The distribution of the four nucleotides along the DNA sequence encodes the genetic information in living systems. However, do nucleic acids possess other attributes that contribute to their biological functions? Recent work of a team led by Stoyno Stoynov, working at the Bulgarian Academy of Sciences, suggests that thermodynamic stability of DNA/DNA and RNA/DNA duplexes influences mRNA transcription. The manuscript appears in the March 14 issue of the international, peer-reviewed, open-access online journal PLoS ONE.
“These findings challenge the way we look at DNA,” says Stoynov. “Until now we have pretty much simplified our view of DNA helix as a Lego combination of four different pieces, which encodes genetic information and contain patterns, recognized by DNA binding proteins. However, nucleic acids are real molecules with defined physical characteristics, which can influence their biological functions.”
In this work the authors present a calculation of the thermodynamic stability of DNA/DNA and mRNA/DNA duplexes across the genomes of four species in the genus Saccharomyces. The researchers found that genes of these organisms are more stable than intergenic regions near their 3?-end. In addition, introns (internal non-coding regions in genes) are significantly less stable than exons (coding sequences in genes), suggesting that stable sense duplexes are characteristic of the coding sequences.
Next, the authors showed a relationship between the pattern of thermodynamic stability and the mRNA level of genes. There is a general trend of increased mRNA level with increasing thermodynamic stability of the respective gene. Positive correlation was observed between the mRNA level and the stability of DNA/DNA and mRNA/DNA duplexes of both exons and introns. In contrast, an inverse relationship exists between mRNA levels and stability of the region near 3?-end of genes. mRNA levels increase with decreasing thermodynamic stability of this region. “The observed correlations are impressive, given that several other factors like promoter effectiveness, promoter regulation, and mRNA half-life directly influence mRNA level, as well,” says Stoynov.

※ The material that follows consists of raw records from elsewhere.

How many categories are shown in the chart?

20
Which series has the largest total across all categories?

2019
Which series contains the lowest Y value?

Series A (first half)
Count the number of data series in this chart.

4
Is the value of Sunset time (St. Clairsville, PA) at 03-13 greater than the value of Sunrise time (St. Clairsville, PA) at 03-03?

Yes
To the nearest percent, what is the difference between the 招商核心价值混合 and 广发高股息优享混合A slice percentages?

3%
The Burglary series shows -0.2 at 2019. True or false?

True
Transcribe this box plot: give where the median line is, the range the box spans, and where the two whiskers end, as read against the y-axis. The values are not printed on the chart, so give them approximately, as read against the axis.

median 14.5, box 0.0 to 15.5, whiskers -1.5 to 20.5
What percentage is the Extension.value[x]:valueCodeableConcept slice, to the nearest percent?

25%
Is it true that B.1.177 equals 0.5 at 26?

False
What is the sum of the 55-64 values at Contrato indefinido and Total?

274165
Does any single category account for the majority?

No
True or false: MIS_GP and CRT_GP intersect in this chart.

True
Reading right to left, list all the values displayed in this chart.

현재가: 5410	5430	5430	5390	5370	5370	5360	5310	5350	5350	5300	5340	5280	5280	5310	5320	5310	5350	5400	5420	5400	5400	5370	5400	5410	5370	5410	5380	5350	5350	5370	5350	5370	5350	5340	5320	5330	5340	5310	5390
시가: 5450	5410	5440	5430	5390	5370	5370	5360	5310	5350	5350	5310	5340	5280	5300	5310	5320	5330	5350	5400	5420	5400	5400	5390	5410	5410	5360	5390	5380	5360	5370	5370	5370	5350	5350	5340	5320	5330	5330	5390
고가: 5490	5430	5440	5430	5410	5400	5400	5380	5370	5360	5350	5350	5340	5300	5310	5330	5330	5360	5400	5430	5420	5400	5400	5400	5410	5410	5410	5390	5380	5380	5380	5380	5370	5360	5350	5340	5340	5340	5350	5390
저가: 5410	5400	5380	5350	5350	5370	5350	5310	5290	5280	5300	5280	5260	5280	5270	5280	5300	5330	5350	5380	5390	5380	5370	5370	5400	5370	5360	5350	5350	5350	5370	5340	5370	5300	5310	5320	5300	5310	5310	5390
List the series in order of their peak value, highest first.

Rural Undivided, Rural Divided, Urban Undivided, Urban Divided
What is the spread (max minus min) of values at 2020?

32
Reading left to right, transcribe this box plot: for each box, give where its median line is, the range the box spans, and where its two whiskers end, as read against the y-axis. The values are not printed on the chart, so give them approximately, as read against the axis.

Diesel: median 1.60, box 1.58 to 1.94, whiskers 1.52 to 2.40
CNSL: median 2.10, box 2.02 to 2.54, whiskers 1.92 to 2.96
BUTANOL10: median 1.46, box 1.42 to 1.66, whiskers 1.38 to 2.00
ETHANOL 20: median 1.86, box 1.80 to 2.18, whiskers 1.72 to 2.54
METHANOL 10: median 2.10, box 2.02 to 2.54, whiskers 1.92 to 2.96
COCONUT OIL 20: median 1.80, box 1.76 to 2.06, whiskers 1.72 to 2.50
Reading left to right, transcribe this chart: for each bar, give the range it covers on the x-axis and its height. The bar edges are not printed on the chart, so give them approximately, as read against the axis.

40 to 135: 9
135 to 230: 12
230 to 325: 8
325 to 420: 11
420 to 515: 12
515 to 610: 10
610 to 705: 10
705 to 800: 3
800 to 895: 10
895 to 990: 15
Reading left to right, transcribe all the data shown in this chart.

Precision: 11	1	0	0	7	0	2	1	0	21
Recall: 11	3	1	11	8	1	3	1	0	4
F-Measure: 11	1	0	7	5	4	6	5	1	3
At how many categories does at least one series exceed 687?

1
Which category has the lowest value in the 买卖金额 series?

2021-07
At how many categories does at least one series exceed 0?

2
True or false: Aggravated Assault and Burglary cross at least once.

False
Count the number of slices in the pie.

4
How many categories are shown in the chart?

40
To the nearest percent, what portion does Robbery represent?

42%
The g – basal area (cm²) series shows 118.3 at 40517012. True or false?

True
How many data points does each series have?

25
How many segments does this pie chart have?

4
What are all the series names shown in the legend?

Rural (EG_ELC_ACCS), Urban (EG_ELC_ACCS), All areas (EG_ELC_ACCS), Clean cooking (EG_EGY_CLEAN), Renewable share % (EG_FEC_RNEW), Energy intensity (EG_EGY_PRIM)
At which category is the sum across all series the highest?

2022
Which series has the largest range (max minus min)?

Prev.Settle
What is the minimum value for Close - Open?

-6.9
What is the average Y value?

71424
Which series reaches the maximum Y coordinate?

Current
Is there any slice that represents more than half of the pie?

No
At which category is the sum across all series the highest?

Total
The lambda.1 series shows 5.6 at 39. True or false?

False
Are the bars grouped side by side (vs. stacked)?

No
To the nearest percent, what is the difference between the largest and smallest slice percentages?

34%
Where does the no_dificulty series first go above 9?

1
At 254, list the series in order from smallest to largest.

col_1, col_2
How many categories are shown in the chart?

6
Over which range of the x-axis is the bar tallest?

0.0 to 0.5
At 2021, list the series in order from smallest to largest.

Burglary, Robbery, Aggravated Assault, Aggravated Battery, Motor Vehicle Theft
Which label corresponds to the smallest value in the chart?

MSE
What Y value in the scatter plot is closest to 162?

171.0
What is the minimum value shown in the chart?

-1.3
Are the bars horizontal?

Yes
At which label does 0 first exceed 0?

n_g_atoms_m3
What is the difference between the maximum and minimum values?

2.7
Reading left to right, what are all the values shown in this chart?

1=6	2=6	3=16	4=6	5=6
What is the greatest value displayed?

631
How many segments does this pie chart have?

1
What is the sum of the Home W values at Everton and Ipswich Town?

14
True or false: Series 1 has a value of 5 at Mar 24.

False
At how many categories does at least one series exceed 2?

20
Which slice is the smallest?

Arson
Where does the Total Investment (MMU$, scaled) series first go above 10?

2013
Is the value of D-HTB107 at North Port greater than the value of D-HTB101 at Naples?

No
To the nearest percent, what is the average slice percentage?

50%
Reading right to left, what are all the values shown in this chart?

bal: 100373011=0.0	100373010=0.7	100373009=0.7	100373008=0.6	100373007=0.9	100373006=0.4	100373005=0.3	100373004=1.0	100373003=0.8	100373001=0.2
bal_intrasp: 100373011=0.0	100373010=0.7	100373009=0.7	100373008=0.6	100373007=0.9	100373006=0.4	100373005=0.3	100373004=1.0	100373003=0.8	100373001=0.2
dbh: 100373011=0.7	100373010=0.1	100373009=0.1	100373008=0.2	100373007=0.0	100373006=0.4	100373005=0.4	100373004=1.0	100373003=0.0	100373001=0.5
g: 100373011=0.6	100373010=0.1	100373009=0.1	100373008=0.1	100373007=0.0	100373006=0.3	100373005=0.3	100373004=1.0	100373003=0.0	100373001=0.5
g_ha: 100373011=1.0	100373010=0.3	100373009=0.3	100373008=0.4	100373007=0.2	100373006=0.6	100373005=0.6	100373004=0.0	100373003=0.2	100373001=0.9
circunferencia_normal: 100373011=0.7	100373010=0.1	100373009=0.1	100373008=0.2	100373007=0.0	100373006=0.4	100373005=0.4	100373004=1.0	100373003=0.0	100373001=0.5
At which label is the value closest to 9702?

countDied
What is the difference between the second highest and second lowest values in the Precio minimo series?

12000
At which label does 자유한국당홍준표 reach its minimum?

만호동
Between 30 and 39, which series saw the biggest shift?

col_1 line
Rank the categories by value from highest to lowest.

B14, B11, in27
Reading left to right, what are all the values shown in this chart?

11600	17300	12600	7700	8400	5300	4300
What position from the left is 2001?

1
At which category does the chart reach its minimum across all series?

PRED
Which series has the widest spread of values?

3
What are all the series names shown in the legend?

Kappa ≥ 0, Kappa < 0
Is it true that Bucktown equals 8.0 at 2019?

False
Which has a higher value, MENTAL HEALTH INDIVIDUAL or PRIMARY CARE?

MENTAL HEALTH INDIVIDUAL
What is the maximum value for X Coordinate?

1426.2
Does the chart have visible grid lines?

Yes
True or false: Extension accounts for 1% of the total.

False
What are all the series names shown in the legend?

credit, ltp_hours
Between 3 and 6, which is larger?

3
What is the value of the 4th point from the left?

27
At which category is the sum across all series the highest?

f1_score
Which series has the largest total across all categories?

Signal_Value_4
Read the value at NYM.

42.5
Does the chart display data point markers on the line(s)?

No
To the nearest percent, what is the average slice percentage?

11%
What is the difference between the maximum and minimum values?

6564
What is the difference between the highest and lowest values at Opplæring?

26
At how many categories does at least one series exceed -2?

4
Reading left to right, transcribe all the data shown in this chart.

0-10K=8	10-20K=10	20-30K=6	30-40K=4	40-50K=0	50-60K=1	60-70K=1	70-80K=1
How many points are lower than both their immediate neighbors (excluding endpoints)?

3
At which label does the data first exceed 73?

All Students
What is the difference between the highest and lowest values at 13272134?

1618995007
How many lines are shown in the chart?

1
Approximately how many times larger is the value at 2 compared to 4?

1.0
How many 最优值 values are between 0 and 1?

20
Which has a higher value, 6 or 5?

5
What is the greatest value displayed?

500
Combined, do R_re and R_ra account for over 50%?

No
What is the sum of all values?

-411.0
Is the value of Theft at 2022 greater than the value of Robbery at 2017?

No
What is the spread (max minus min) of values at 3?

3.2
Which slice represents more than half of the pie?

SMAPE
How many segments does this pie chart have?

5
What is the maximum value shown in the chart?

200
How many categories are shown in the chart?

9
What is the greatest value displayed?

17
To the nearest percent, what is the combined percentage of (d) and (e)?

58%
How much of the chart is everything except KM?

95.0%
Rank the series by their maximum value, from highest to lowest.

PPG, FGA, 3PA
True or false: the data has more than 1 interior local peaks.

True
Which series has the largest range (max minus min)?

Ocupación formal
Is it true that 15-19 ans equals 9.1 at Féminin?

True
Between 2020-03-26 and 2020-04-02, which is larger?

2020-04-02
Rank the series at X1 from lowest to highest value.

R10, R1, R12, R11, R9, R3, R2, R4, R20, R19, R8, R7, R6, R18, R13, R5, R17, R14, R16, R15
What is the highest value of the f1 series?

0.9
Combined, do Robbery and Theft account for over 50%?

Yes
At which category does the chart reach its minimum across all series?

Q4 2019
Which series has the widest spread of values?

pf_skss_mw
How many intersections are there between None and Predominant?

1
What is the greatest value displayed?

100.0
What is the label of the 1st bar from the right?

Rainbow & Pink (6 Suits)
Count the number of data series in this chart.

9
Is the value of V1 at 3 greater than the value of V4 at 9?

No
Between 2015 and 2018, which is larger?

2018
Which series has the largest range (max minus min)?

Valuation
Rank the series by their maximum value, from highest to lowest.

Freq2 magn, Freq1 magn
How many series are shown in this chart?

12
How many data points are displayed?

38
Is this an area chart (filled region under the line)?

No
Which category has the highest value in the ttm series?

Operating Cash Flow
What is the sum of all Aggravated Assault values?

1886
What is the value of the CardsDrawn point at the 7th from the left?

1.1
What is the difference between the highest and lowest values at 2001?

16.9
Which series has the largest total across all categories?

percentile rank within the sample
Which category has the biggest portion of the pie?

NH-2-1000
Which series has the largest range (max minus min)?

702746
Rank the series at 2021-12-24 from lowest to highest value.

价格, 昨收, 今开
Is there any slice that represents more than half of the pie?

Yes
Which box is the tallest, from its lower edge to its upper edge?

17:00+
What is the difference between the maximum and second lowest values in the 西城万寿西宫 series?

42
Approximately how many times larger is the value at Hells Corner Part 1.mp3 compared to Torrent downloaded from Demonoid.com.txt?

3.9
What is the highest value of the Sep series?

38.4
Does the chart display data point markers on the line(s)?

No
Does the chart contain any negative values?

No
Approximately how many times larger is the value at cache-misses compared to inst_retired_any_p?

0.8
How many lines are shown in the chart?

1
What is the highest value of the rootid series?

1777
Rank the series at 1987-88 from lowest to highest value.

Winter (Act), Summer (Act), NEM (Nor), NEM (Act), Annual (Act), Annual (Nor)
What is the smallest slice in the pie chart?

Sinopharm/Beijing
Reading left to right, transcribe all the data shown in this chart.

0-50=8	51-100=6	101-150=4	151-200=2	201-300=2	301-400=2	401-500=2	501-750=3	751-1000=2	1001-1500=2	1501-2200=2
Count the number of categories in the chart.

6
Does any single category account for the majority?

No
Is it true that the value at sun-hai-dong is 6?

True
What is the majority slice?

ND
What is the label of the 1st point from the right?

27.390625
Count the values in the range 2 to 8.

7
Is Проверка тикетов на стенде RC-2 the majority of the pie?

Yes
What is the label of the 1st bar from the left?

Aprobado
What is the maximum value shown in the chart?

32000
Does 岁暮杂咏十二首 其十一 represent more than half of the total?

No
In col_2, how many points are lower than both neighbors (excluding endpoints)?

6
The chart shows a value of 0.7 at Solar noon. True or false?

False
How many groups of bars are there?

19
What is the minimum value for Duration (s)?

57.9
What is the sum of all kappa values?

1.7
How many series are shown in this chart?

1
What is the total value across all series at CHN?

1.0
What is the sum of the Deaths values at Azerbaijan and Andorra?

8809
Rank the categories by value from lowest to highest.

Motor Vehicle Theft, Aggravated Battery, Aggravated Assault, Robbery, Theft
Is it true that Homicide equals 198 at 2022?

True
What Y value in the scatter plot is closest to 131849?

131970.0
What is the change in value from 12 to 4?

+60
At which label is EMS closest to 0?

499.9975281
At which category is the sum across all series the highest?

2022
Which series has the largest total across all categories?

The researchers also observed that, in contrast to intergenic regions, genes have more stable sense RNA/DNA duplexes than potential antisense RNA/DNA duplexes. “The difference between stability of sense and antisense mRNA/DNA is a property that can aid gene discovery,” explains Stoynov.
“Thermodynamic stability of nucleic acid duplexes depends primarily on thermodynamic properties of nearest-neighbor nucleotide interactions. Therefore, the stability of DNA/DNA and RNA/DNA duplexes is determined by the distribution of the ten possible DNA/DNA nucleotide duplets (dAA/dTT, dGC/dCG, etc.) and the sixteen possible RNA/DNA duplets (rAA/dTT, rUA/dAT, etc.). Such duplet code does not carry any genetic information but seems to modulate the level of RNA expression. It is amazing that the same nucleotide sequence can simultaneously encode its respective protein and modulate its level of expression.” says Stoynov.
The mechanism of how DNA/DNA and mRNA/DNA duplex stability influences mRNA level remains unclear. The authors propose two models, but further work is needed to understand how thermodynamic stability modulates mRNA level.